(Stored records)
[Start of Attachment]

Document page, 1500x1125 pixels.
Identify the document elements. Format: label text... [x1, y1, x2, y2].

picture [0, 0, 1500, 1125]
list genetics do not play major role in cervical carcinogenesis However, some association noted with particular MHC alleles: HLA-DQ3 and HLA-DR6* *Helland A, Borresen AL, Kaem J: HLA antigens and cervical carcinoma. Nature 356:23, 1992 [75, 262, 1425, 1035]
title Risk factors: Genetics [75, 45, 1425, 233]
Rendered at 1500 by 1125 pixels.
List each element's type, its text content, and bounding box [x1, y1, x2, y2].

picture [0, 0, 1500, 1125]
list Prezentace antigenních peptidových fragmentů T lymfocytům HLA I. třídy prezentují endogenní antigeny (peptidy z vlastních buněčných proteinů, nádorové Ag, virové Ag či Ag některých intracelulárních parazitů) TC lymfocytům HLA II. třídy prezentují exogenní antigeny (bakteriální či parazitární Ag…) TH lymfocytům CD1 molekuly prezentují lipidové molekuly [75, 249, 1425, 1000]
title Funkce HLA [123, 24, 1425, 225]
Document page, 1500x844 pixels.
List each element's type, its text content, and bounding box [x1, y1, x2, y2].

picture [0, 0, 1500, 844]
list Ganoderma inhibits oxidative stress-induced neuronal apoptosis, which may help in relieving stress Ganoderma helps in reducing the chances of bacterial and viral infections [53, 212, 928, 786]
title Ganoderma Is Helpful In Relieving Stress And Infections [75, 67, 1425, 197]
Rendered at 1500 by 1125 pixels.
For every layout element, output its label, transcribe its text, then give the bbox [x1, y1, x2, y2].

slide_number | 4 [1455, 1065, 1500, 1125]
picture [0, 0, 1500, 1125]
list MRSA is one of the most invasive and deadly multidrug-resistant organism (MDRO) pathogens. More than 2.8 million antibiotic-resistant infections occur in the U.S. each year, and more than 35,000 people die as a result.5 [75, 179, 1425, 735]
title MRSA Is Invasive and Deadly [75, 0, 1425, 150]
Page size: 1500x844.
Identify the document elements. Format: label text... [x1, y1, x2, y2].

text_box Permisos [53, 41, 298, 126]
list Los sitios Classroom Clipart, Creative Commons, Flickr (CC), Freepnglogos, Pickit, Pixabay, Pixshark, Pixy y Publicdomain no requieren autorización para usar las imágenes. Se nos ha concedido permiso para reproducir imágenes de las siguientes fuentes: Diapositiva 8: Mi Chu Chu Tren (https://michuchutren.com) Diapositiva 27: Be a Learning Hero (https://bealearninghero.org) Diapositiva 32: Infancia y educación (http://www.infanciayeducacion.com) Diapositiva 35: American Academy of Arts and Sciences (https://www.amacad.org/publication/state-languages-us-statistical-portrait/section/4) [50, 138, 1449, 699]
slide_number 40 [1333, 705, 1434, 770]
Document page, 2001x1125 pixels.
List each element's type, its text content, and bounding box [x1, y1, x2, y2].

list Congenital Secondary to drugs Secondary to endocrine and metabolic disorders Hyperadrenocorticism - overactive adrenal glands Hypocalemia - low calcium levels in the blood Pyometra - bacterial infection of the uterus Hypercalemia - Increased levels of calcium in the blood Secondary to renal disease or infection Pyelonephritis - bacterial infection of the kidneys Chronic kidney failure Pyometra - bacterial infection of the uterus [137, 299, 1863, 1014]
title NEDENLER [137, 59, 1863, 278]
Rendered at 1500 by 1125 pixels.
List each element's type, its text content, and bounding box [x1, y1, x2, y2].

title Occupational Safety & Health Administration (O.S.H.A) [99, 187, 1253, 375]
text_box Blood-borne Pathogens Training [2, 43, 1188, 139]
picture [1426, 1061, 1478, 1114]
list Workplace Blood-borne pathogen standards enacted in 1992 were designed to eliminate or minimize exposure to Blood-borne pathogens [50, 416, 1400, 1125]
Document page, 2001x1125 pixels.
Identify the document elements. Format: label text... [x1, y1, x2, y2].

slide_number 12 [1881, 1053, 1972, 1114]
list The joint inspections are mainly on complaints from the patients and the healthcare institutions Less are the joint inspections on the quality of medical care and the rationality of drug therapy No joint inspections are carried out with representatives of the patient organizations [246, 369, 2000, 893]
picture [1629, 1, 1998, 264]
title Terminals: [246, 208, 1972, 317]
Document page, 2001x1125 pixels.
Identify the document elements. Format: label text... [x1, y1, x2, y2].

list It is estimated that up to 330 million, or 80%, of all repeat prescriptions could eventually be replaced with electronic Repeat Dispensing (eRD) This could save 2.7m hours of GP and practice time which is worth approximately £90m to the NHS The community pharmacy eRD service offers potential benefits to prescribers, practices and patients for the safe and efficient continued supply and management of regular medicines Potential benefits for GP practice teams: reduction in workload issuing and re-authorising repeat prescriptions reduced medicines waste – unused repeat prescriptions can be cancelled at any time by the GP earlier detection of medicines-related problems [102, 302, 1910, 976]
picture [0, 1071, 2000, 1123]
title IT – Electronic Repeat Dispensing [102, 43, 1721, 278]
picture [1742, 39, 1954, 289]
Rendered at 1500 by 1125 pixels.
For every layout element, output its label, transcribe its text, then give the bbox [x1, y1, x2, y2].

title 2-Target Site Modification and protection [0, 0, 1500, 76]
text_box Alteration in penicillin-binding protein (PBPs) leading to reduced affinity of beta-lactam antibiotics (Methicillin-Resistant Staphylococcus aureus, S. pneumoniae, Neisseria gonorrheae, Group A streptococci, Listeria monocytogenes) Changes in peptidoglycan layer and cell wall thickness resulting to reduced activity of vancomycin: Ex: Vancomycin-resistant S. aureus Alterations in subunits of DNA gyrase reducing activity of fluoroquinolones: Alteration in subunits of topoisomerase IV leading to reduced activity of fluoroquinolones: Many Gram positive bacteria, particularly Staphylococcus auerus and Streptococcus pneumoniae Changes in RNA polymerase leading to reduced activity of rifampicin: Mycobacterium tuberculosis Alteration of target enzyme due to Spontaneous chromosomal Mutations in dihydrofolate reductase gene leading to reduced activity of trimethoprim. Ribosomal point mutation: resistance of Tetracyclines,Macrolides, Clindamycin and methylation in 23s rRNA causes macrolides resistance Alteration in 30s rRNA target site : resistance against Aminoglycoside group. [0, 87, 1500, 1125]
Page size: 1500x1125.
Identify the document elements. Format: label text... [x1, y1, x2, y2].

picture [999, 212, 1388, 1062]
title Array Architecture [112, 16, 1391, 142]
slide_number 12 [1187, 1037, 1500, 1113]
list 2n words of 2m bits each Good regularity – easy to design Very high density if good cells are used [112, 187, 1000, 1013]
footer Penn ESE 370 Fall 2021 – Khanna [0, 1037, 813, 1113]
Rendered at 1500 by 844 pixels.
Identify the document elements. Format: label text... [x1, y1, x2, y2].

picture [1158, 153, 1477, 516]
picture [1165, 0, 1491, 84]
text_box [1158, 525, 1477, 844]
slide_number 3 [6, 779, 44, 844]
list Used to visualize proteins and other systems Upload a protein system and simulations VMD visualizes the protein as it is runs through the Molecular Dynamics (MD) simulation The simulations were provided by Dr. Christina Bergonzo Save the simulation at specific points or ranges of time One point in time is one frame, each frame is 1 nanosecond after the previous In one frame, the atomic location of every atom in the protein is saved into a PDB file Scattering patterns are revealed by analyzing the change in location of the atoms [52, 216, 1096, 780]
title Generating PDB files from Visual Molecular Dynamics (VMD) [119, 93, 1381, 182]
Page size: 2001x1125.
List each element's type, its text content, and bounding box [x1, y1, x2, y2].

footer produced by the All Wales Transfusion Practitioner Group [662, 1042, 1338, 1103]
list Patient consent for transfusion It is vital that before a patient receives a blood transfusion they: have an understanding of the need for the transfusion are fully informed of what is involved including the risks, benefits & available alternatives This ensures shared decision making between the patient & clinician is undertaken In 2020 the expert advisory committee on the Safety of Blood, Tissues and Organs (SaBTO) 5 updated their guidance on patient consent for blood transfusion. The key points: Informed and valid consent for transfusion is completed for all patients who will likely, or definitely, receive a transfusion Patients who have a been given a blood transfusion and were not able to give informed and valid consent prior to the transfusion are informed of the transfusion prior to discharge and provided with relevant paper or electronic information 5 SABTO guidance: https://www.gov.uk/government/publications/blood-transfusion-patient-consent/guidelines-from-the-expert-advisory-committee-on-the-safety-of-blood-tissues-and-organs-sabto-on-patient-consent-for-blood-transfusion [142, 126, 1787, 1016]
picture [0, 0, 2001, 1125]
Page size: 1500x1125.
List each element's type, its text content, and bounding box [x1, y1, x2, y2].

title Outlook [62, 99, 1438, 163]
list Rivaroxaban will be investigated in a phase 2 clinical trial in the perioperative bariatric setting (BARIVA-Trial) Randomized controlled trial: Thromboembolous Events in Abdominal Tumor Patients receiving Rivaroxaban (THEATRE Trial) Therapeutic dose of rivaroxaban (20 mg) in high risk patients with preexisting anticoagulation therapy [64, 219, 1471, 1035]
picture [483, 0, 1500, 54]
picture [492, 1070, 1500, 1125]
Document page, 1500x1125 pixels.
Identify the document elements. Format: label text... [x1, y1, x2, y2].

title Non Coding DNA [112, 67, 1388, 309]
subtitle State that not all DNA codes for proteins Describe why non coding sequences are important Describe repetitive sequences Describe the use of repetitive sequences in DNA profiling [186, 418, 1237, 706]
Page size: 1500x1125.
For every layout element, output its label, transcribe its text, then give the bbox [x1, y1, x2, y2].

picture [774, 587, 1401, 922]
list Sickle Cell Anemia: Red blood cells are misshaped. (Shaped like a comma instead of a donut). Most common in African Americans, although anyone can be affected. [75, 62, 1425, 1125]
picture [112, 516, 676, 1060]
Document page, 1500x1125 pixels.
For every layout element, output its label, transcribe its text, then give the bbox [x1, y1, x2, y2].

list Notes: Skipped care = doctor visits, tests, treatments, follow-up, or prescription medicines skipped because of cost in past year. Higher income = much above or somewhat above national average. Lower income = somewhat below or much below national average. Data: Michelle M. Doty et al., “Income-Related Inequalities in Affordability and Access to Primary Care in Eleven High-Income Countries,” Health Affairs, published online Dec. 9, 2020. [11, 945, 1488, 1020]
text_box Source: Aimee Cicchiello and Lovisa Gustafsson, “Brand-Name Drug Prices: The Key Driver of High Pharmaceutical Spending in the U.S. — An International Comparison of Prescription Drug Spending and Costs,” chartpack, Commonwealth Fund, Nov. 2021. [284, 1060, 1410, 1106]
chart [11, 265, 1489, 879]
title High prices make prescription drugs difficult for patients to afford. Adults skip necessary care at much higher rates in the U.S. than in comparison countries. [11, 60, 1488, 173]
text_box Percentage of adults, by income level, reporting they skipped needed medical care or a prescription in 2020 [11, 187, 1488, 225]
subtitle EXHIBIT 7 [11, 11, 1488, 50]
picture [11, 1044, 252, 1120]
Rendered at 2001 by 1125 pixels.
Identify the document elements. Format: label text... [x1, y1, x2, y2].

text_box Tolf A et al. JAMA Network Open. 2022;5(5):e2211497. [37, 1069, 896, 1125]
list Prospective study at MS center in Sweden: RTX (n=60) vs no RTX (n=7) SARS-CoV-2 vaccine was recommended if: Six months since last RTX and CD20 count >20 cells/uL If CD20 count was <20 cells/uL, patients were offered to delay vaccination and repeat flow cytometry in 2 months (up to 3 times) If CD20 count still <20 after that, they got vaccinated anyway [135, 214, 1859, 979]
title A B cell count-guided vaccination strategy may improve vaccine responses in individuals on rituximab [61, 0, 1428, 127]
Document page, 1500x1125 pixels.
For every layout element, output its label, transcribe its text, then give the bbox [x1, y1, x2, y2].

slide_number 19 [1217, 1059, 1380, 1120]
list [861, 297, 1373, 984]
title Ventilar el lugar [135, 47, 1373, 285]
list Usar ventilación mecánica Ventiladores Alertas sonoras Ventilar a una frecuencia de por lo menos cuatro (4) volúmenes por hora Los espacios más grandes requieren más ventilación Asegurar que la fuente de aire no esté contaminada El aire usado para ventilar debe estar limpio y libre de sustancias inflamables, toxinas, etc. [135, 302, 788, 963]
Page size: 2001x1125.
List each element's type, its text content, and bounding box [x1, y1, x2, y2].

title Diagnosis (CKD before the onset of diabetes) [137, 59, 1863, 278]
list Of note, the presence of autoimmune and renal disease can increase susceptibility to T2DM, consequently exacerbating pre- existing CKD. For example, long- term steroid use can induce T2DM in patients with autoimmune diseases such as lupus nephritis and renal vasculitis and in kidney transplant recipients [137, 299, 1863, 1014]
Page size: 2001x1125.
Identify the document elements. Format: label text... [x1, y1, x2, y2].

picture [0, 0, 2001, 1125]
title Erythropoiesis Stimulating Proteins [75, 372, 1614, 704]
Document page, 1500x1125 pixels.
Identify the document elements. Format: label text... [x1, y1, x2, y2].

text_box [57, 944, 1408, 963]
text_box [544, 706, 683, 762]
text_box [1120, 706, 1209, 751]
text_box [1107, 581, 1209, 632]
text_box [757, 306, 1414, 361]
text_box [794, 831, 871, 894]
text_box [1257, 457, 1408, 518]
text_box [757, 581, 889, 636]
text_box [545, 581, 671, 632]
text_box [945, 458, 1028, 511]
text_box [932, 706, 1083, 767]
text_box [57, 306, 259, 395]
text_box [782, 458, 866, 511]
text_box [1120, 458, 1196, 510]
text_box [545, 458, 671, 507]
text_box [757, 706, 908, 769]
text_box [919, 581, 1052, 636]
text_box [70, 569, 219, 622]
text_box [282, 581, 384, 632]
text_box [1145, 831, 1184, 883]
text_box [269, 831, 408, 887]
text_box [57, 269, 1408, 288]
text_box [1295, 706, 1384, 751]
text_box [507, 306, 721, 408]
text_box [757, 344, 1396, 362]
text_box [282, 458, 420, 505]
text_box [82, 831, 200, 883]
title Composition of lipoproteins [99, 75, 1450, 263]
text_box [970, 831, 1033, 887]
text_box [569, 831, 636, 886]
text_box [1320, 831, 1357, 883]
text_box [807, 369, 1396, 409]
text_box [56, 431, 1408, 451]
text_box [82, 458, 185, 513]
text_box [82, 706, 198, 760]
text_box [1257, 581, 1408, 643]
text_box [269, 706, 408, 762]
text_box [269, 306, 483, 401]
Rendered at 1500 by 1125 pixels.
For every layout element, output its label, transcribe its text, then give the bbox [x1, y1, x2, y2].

[End of Attachment]

__Task item__:
A reply should hold exactly the lines from the one containing "text_box [56, 431, 1408, 451]" through the end of the data above, nothing more.

__Solution__:
text_box [56, 431, 1408, 451]
text_box [82, 458, 185, 513]
text_box [82, 706, 198, 760]
text_box [1257, 581, 1408, 643]
text_box [269, 706, 408, 762]
text_box [269, 306, 483, 401]
Rendered at 1500 by 1125 pixels.
For every layout element, output its label, transcribe its text, then give the bbox [x1, y1, x2, y2].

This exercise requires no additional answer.